In a post on X late Thursday evening, Thomas Dietterich, chair of the computer science section of ArXiv, outlined the new penalties. He stated:
“If generative AI tools generate inappropriate language, plagiarized content, biased content, errors, mistakes, incorrect references, or misleading content, and that output is included in scientific works, it is the responsibility of the author(s). We have recently clarified our penalties for this. If a submission contains incontrovertible evidence that the authors did not check the results of LLM generation, this means we can't trust anything in the paper.”
Dietterich provided examples of incontrovertible evidence, including:
- Hallucinated references
- Meta-comments from LLMs, such as: “Here is a 200-word summary; would you like me to make any changes?” or “The data in this table is illustrative; fill it in with the real numbers from your experiments.”
The penalty includes a one-year ban from ArXiv, followed by a requirement that all subsequent submissions must first be accepted at a reputable peer-reviewed venue.
Dietterich clarified in an email on Friday that this is a one-strike rule—authors caught once will face the ban—but emphasized that decisions are open to appeal. He added:
“I want to emphasize that we only apply this to cases of incontrovertible evidence. I should also add that our internal process requires first a moderator to document the problem and then for the Section Chair to confirm before imposing the penalty.”

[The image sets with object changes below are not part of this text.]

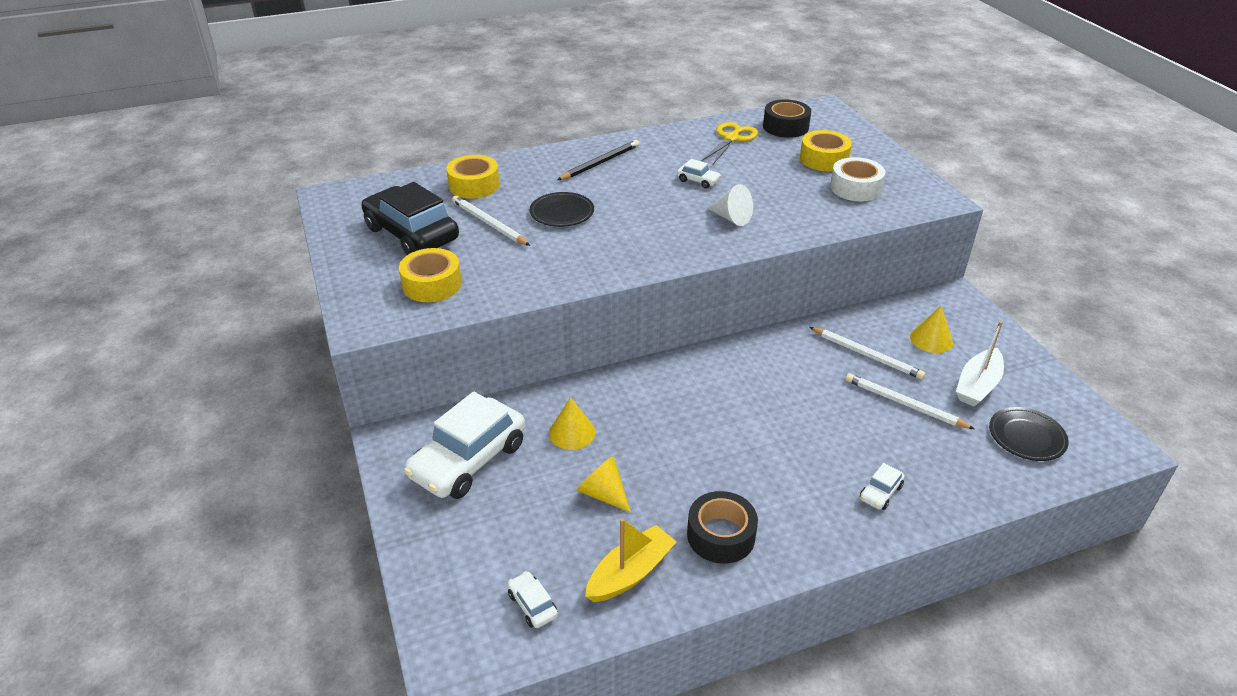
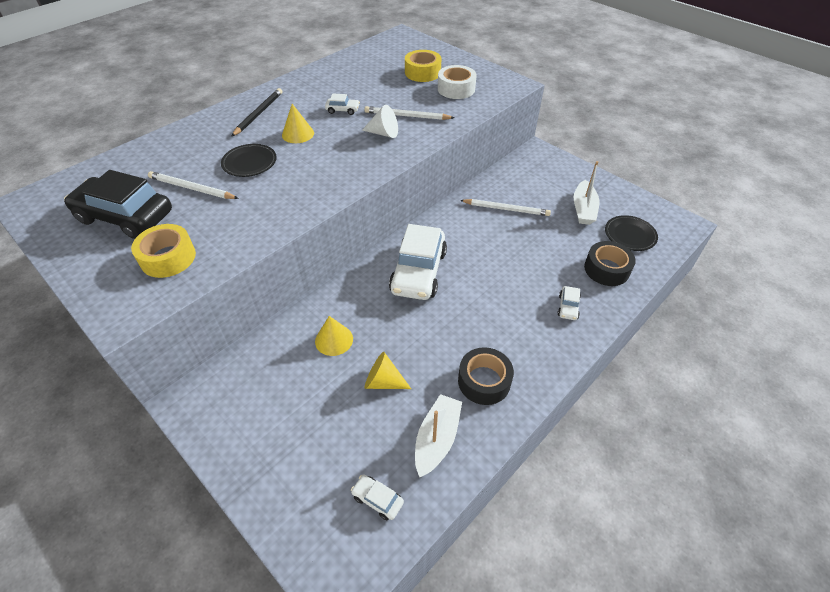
camera: 25 degrees left, 10 degrees up
white car [404,392,525,499] -> white car moved to [389,224,447,300]
yellow tape [446,155,500,199] -> none
yellow boat [585,518,677,602] -> white boat [415,394,462,478]
yellow scissors [702,122,758,164] -> none
black tape [763,99,811,138] -> black tape moved to [584,241,636,286]
white pencil [846,373,975,429] -> white pencil moved to [364,106,454,120]
yellow cone [910,306,953,353] -> yellow cone moved to [282,104,314,143]

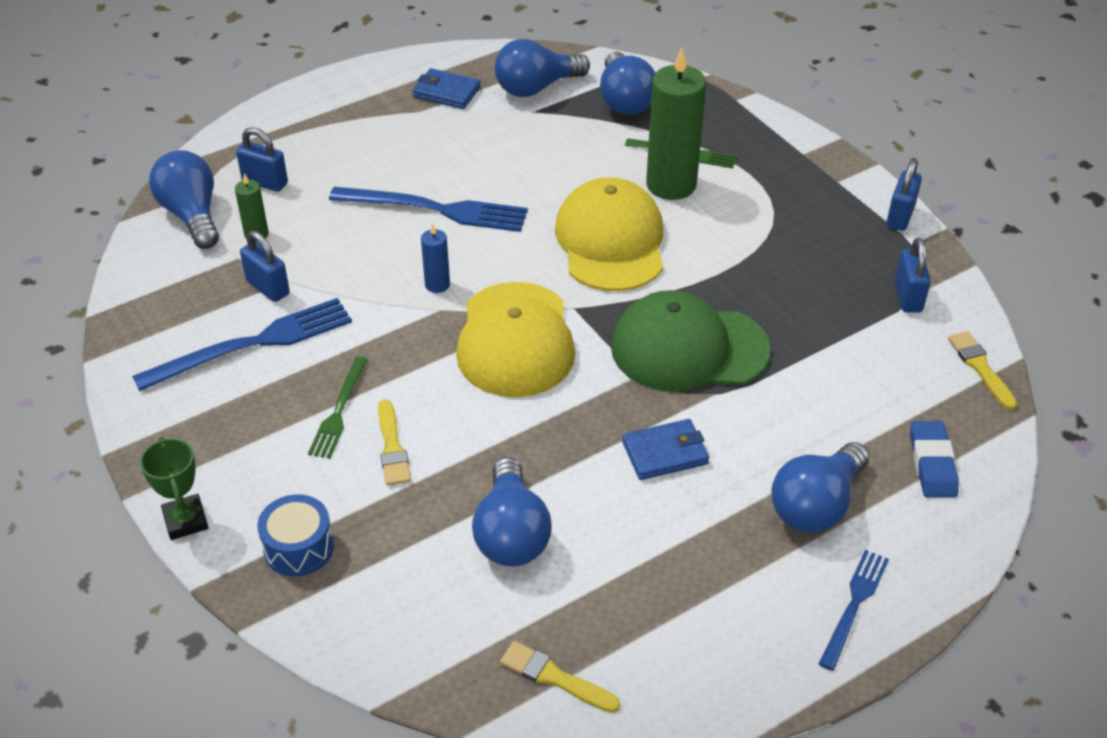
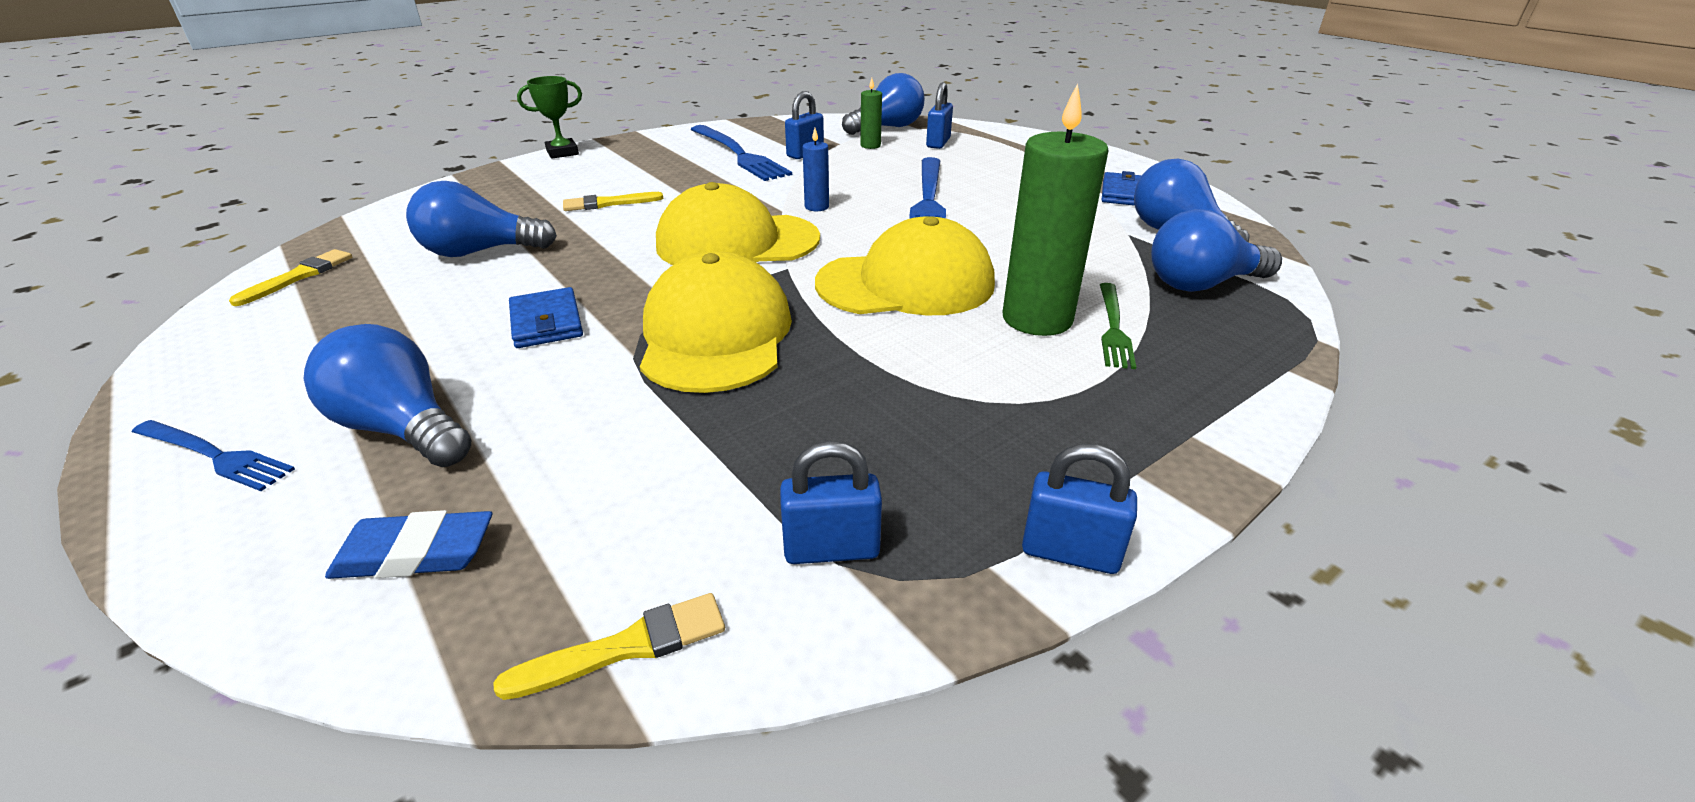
camera: 85 degrees right, 10 degrees down
blue drum [257,494,334,576] -> none
green fork [308,356,368,459] -> none
green cap [611,290,771,391] -> yellow cap [640,252,792,393]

ArXiv’s Crackdown on AI Slop
In November 2025, ArXiv announced it would no longer accept computer science review articles and position papers due to an influx of AI slop. The repository stated:
“Generative AI/large language models have added to this flood by making papers—especially papers not introducing new research results—fast and easy to write. While categories across arXiv have all seen a major increase in submissions, it’s particularly pronounced in ArXiv’s CS category.”
In January 2026, ArXiv introduced a new policy requiring first-time submitters to obtain an endorsement from an established author, citing a rise in fraudulent submissions.
The Growing Problem of AI-Generated Citations
AI-generated and fabricated citations are increasingly straining the peer-review process. A recent study by Columbia University researchers examined 2.5 million biomedical papers over three years and found:
- In the first seven weeks of 2026, one in 277 papers contained fabricated references.
- In 2023, the rate was one in 2,828.
- In 2025, the rate was one in 458.
These issues highlight the broader challenge of AI-generated content infiltrating academic publishing. ArXiv, managed by Cornell Tech, will become an independent nonprofit corporation in July 2026. Greg Morrisett, dean and vice provost of Cornell Tech, told Science.org that the change aims to help ArXiv secure more funding to address the rise of “AI slop.”